> **WHAT YOU WILL DO**
Could you repeat every line of these items word for word?

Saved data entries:
▽

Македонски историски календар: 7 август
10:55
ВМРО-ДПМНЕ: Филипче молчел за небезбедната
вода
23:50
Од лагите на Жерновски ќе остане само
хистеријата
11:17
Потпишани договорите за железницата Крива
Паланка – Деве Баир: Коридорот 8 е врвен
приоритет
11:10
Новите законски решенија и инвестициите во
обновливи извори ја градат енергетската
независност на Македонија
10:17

△

> **ANSWER FOR THE TASK**
Македонски историски календар: 7 август
10:55
ВМРО-ДПМНЕ: Филипче молчел за небезбедната
вода
23:50
Од лагите на Жерновски ќе остане само
хистеријата
11:17
Потпишани договорите за железницата Крива
Паланка – Деве Баир: Коридорот 8 е врвен
приоритет
11:10
Новите законски решенија и инвестициите во
обновливи извори ја градат енергетската
независност на Македонија
10:17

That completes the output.